(Work instruction): In the material below, return everything from the line containing "our metaphors differently" down to the line containing "- Committing war-crimes in military FPS", word for word and with both of those lines included.

----------

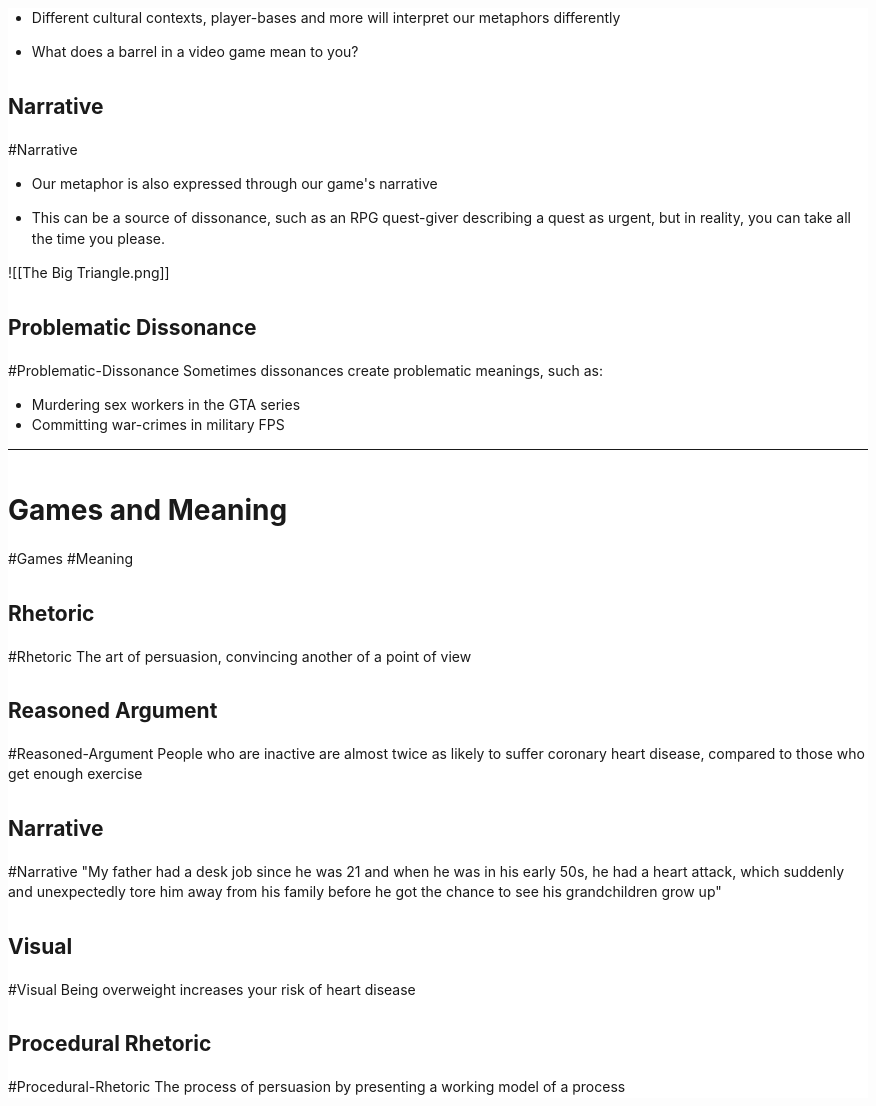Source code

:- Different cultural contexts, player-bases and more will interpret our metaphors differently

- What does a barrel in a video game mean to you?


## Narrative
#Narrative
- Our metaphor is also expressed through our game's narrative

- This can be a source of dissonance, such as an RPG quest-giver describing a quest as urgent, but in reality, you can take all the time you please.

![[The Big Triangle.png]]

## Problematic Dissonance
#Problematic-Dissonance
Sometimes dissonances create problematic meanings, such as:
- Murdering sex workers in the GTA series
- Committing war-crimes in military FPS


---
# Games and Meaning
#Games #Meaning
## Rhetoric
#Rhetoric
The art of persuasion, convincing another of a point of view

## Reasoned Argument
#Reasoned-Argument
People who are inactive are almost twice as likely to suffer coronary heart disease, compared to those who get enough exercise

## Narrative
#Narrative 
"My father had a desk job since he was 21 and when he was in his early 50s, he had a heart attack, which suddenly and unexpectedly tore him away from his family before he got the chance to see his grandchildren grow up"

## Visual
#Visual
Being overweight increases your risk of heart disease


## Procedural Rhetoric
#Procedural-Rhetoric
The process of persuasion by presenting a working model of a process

----------

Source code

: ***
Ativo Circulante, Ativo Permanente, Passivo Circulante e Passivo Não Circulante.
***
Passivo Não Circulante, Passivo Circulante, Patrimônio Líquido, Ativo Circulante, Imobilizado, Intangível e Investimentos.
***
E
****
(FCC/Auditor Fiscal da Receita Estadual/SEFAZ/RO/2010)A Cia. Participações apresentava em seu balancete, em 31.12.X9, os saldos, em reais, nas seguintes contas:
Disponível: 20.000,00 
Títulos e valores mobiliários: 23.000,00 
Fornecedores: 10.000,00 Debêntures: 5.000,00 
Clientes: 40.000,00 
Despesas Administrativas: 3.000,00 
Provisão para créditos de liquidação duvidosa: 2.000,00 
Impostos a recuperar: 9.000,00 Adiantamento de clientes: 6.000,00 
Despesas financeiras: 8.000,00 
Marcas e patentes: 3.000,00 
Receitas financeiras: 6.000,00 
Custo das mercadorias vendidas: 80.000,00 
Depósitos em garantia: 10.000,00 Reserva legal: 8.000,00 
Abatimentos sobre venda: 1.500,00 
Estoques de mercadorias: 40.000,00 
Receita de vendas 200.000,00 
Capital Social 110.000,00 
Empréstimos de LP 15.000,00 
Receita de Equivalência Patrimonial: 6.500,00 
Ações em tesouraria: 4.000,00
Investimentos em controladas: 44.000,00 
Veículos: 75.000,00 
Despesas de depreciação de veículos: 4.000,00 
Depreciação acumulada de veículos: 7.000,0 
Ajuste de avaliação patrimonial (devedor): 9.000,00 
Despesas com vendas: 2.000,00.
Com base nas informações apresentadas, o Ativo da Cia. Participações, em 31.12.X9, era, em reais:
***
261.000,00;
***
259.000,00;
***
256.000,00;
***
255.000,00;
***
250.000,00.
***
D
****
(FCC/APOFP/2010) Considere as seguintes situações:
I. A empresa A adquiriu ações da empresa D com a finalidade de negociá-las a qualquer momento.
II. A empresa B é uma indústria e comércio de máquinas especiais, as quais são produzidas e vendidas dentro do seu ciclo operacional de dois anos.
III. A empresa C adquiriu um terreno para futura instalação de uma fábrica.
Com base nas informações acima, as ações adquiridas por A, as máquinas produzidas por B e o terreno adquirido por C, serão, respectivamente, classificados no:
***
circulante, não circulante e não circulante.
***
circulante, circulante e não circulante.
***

----------

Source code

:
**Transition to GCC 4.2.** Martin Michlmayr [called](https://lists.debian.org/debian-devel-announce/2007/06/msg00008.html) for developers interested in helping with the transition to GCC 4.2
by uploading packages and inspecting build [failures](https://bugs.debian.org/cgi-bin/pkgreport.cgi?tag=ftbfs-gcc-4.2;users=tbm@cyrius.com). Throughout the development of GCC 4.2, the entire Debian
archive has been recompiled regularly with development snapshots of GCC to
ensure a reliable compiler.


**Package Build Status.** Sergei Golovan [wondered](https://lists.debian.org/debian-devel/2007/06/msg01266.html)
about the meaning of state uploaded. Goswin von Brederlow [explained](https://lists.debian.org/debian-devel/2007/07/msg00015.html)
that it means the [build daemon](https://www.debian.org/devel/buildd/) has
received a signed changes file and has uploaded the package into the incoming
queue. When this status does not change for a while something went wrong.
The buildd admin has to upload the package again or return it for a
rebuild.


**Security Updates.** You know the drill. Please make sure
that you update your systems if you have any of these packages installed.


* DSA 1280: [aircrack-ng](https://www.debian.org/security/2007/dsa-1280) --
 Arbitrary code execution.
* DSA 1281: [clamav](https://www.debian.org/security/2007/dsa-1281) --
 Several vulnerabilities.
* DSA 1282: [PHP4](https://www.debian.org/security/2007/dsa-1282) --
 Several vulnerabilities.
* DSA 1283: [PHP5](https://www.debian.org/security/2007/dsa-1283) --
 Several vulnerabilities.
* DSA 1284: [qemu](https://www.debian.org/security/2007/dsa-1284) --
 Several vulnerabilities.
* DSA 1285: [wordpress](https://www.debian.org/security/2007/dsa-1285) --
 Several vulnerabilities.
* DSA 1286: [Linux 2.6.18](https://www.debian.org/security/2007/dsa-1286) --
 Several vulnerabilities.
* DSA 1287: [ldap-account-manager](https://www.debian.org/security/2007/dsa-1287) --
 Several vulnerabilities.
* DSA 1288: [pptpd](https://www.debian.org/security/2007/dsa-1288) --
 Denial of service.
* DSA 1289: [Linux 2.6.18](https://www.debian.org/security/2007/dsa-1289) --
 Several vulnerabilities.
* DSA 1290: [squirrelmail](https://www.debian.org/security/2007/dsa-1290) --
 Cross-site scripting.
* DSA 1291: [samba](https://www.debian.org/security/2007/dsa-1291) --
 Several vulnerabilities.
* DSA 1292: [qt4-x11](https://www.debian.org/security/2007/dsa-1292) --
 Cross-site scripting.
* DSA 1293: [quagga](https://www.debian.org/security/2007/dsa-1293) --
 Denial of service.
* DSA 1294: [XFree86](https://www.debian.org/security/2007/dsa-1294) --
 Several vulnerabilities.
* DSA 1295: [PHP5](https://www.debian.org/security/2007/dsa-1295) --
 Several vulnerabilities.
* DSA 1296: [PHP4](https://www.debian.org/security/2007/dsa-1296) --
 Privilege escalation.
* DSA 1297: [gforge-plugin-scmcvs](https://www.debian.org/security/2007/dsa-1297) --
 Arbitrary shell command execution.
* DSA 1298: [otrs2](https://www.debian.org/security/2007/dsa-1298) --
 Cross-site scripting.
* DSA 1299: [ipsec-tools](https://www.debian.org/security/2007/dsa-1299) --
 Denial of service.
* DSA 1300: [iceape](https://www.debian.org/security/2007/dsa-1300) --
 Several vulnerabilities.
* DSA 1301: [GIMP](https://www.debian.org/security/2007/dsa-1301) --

----------

(Solution for this exercise):
:- Different cultural contexts, player-bases and more will interpret our metaphors differently

- What does a barrel in a video game mean to you?


## Narrative
#Narrative
- Our metaphor is also expressed through our game's narrative

- This can be a source of dissonance, such as an RPG quest-giver describing a quest as urgent, but in reality, you can take all the time you please.

![[The Big Triangle.png]]

## Problematic Dissonance
#Problematic-Dissonance
Sometimes dissonances create problematic meanings, such as:
- Murdering sex workers in the GTA series
- Committing war-crimes in military FPS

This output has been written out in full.